| TESTO FORNITO |
──────────────────────────────

E’ giunta ora di mettere in evidenza, grazie al periglioso ed ufficiale lavoro della Corte dei Conti, un palese paradosso, un atteggiamento di incomprensibile schizofrenia organizzativa che non ci condurrà molto lontano. Qualcuno dovrà spiegarci, tra i tecnici del Governo e delle Regioni, come è possibile, alla luce dei dati ufficiali OCSE, che vedono l’Italia tra i Paesi Ue, come quello con la più bassa media di infermieri rispetto ai medici operanti ed ai cittadini residenti, che qui invece di assumere le qualifiche maggiormente carenti si fa il contrario?
Il rapporto OECD Health at a Glance 2019-2020 parla chiaro: rispetto a una media in area OCSE di 8,8 infermieri ogni mille abitanti, “da noi ce ne sono solo 5,8”. Mentre di medici ce ne sono ben 4 ogni mille abitanti, ben sopra il dato di 3,5 che rappresenta la media indicata dall’autorevole Organismo.
Il quadro che ne discende è chiaro, e rende ancora meno comprensibile la programmazione fatta da Governo e Regioni: molti più medici rispetto alla media europea, ma continuano ad assumerne, molti meno infermieri rispetto alle altre nazioni continentali, ma di assunzioni capillari, indispensabili, neanche l’ombra.
Ma vi è di più, se scendiamo nel dettaglio e consideriamo “il rapporto tra infermieri e medici”: l’Italia resta uno dei paesi con il tasso più basso nell’OCSE: 1,5. Al 35° posto sui 44 paesi considerati e ben al di sotto della media di 2,7, con un rapporto che è la metà di quello che hanno in Europa ad esempio Francia e Germania (uguale o superiore a 3), mentre il Regno Unito con il suo 2,8 è comunque al di sopra della media.
E allora è davvero in questo modo, che pensiamo di poter aggredire una potenziale nuova emergenza?

──────────────────────────────

| DATI MOSTRATI |
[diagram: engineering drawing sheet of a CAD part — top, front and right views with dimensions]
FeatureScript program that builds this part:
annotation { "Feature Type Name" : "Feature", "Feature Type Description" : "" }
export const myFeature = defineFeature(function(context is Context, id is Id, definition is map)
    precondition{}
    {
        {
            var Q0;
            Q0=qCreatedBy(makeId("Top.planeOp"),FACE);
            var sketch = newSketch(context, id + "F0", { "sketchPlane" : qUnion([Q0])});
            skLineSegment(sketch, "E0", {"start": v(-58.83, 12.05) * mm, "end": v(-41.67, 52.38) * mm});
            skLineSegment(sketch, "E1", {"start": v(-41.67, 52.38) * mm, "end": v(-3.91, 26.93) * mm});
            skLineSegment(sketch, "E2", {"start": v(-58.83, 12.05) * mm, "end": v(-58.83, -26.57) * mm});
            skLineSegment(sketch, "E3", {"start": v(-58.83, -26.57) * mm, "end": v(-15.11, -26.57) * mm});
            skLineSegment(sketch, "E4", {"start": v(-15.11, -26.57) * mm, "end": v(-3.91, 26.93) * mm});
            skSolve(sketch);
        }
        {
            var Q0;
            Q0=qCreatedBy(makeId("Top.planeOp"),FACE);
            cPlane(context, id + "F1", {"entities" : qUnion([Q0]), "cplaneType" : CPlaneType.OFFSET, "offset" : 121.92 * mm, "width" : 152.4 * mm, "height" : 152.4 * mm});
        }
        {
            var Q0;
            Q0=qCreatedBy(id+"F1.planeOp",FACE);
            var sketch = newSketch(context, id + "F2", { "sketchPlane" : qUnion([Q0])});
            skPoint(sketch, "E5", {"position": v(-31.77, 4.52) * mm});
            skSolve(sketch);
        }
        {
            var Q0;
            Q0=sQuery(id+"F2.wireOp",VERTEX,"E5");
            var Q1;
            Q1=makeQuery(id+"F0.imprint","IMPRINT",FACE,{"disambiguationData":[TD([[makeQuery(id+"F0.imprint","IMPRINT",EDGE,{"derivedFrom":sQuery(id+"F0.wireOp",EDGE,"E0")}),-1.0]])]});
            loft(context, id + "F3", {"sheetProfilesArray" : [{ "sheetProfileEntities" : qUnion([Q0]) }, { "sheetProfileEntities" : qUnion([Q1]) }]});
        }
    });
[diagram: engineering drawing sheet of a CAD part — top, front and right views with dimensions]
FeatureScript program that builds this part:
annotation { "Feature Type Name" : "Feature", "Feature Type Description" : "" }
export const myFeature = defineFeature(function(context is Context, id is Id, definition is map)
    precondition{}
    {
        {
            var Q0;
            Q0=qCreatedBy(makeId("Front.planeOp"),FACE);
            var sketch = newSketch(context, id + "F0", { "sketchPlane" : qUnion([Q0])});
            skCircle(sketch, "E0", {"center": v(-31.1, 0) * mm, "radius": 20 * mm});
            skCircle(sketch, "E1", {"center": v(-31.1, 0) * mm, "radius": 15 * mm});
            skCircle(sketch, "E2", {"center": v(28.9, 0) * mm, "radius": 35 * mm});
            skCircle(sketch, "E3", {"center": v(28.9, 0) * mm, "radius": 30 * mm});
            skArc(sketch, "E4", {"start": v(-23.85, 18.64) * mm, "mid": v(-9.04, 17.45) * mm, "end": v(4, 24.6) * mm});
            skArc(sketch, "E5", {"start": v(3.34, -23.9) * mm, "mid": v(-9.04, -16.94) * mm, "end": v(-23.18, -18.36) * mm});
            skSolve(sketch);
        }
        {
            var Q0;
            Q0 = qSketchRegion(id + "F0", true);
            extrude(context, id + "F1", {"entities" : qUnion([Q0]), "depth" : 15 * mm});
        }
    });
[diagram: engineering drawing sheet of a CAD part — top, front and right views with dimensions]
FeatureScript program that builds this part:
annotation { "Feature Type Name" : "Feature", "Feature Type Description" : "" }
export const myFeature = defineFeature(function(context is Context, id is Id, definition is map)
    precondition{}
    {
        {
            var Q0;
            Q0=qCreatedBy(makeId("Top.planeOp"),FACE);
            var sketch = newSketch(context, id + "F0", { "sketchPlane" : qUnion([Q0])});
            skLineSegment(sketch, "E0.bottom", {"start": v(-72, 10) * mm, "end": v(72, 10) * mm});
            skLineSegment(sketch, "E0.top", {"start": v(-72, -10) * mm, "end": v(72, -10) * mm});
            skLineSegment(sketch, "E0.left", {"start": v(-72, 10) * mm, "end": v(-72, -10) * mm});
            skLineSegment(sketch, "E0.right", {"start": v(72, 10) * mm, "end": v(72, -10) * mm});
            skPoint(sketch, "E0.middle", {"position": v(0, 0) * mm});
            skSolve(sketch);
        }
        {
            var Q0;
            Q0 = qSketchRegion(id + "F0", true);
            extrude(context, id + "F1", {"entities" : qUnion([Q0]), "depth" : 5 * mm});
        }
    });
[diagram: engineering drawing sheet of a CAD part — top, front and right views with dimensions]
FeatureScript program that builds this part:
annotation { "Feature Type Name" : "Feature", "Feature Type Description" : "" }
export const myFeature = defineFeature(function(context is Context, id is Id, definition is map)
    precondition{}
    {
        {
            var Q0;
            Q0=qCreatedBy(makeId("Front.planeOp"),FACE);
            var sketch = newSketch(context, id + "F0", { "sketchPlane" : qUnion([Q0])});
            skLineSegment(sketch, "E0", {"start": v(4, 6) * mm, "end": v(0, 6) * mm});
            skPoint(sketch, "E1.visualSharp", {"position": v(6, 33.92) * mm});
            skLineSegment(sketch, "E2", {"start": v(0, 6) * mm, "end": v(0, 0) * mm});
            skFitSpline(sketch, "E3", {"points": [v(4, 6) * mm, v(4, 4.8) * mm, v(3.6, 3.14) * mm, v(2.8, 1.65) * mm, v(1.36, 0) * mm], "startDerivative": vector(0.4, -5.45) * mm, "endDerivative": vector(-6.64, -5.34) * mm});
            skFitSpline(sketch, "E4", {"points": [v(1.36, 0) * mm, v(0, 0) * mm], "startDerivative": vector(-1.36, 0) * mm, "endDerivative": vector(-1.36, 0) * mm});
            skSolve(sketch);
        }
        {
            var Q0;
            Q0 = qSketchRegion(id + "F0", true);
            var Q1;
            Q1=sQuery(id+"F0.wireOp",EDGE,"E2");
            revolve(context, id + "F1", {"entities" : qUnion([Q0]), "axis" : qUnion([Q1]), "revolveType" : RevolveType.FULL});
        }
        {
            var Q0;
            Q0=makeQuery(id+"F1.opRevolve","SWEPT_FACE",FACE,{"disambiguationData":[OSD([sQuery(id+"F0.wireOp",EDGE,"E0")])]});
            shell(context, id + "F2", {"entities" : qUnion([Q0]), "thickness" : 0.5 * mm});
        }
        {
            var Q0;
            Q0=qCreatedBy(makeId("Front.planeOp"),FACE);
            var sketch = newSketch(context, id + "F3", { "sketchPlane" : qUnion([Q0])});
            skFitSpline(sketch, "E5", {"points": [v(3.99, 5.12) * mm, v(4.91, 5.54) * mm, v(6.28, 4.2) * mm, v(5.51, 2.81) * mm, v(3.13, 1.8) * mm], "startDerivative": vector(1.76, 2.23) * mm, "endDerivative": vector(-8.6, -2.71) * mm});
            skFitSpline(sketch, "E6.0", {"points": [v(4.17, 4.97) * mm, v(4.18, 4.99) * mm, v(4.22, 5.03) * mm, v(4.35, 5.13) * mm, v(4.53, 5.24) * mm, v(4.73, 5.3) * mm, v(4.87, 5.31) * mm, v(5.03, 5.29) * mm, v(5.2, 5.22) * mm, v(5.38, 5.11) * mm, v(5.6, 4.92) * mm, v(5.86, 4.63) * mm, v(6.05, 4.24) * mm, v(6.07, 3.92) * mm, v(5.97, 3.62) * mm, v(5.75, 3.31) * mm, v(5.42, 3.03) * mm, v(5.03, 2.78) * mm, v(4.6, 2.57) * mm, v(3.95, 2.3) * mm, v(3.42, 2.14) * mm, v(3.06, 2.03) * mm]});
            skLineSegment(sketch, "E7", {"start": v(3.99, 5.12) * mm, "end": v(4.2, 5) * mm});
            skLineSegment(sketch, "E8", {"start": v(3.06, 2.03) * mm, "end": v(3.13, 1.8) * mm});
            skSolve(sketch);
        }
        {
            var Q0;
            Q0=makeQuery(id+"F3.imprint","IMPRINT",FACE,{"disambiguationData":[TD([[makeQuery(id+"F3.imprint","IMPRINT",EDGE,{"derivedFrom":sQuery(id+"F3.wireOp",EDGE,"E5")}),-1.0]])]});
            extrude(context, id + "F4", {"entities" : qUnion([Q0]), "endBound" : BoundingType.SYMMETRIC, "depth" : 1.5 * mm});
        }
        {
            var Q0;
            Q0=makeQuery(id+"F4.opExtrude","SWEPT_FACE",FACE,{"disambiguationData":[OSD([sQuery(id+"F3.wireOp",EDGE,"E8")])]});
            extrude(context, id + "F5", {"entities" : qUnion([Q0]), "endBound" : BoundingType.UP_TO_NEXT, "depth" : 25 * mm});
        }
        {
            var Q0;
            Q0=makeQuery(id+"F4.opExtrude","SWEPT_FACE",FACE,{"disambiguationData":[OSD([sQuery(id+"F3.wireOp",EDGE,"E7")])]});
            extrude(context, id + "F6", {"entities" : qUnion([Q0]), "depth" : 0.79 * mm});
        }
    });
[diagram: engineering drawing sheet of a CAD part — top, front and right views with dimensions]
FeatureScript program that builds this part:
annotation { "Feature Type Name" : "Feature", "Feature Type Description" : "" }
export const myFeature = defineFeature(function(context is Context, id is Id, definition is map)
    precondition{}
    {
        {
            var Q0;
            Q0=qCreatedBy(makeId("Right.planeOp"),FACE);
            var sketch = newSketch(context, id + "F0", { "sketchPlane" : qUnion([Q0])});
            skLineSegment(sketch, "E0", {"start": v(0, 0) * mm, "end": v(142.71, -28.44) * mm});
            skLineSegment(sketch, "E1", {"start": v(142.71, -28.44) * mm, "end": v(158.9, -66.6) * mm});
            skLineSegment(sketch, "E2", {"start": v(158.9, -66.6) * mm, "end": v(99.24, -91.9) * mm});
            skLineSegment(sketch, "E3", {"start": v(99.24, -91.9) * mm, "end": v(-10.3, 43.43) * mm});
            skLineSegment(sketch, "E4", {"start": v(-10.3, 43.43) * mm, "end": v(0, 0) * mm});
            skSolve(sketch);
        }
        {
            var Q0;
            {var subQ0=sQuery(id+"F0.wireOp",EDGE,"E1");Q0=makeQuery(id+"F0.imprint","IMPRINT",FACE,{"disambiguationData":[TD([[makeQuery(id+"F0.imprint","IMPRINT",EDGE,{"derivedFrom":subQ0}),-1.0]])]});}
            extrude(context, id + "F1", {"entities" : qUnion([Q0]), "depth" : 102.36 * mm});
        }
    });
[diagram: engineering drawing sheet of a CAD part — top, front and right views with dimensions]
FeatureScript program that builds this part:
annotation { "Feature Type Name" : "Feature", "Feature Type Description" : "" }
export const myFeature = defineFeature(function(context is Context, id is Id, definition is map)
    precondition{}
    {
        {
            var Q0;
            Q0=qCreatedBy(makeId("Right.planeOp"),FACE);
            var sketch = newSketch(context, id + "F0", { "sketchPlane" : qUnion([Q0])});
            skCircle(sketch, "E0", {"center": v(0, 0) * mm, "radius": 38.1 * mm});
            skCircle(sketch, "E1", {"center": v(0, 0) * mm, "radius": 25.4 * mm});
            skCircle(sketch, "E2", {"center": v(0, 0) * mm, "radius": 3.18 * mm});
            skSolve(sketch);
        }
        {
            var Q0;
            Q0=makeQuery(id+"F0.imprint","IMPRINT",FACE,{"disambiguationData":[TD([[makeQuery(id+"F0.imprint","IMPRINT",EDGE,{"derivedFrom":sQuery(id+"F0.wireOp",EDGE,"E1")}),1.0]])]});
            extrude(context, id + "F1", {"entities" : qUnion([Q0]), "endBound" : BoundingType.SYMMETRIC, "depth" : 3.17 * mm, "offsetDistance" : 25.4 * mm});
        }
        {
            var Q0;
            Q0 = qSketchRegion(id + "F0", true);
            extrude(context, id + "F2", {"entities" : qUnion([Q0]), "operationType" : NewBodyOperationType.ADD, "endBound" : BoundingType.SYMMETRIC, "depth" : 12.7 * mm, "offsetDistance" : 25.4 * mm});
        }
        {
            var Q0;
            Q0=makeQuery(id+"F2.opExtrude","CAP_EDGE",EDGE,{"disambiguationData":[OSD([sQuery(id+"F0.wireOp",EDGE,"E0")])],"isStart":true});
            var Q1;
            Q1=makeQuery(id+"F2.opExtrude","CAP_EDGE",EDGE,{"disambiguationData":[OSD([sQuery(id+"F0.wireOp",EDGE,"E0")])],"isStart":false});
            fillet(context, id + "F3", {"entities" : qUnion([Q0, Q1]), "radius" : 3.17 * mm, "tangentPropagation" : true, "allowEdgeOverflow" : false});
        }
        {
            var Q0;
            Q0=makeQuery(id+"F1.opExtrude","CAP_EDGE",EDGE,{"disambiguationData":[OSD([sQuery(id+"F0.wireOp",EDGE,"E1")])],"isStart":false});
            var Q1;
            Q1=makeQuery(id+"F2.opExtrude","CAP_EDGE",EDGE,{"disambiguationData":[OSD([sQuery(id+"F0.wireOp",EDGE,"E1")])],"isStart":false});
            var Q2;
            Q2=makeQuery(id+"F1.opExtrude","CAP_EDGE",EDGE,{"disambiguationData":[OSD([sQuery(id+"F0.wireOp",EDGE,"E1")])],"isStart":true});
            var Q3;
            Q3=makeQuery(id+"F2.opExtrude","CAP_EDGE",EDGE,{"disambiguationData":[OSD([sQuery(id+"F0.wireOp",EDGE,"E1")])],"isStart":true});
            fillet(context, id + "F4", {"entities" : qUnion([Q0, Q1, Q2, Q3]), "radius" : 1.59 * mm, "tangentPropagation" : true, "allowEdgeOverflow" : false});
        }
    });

──────────────────────────────

| COMPITO 1 |
Secondo il testo sugli infermieri in Italia, quanti infermieri ci sono in Italia ogni mille abitanti?
| COMPITO 2 |
Scrivi il seguito del testo sugli infermieri in Italia, per favore.

| RISPOSTA 1 |
5,8 ogni mille abitanti.

| RISPOSTA 2 |
In queste ore a preoccuparci è il possibile dilagare della variante Delta: possiamo e dobbiamo contenerla, ma la campagna vaccinale da sola non basta. Occorre un piano mirato, che includa da subito l’aumento di test su casi sospetti per evitare il dilagare di possibili focolai. Realizzare poi efficaci screening e battere forte sulla prevenzione, quella che di fatto manca come il pane nella nostra sanità. Solo così, Governo e Regioni, agendo in piena sintonia con i sindacati del personale sanitario e con gli ordini professionali, possono fronteggiare l’incombere di possibili nuove emergenze.
Proseguire in modo celere e sinergico, da una parte, verso la conclusione della campagna vaccinale finalizzata all’immunità di massa (siamo ancora al 44% della popolazione coperta con la garanzia della seconda dose), ma soprattutto non abbassare la guardia, perchè la pandemia, seppur lontana dai drammi dei mesi precedenti (che noi infermieri abbiamo vissuto come nessuno in prima persona), non intende ancora mollare la presa, e la variante Delta ne porta alta la bandiera».
Così Antonio De Palma, Presidente Nazionale del Nursing Up.
«Sento parlare in queste ore di possibili nuove zone rosse e di una percentuale del 16% di contagi della variante Delta, attraverso l’Istituto Superiore Sanità. Non sono di per se dati già allarmanti ma ci devono comunque tenere in forte stato di attenzione.
La soluzione è una sola: dare impulso e consistenza “reale ed equilibrata” alle fragili risorse del nostro SSN.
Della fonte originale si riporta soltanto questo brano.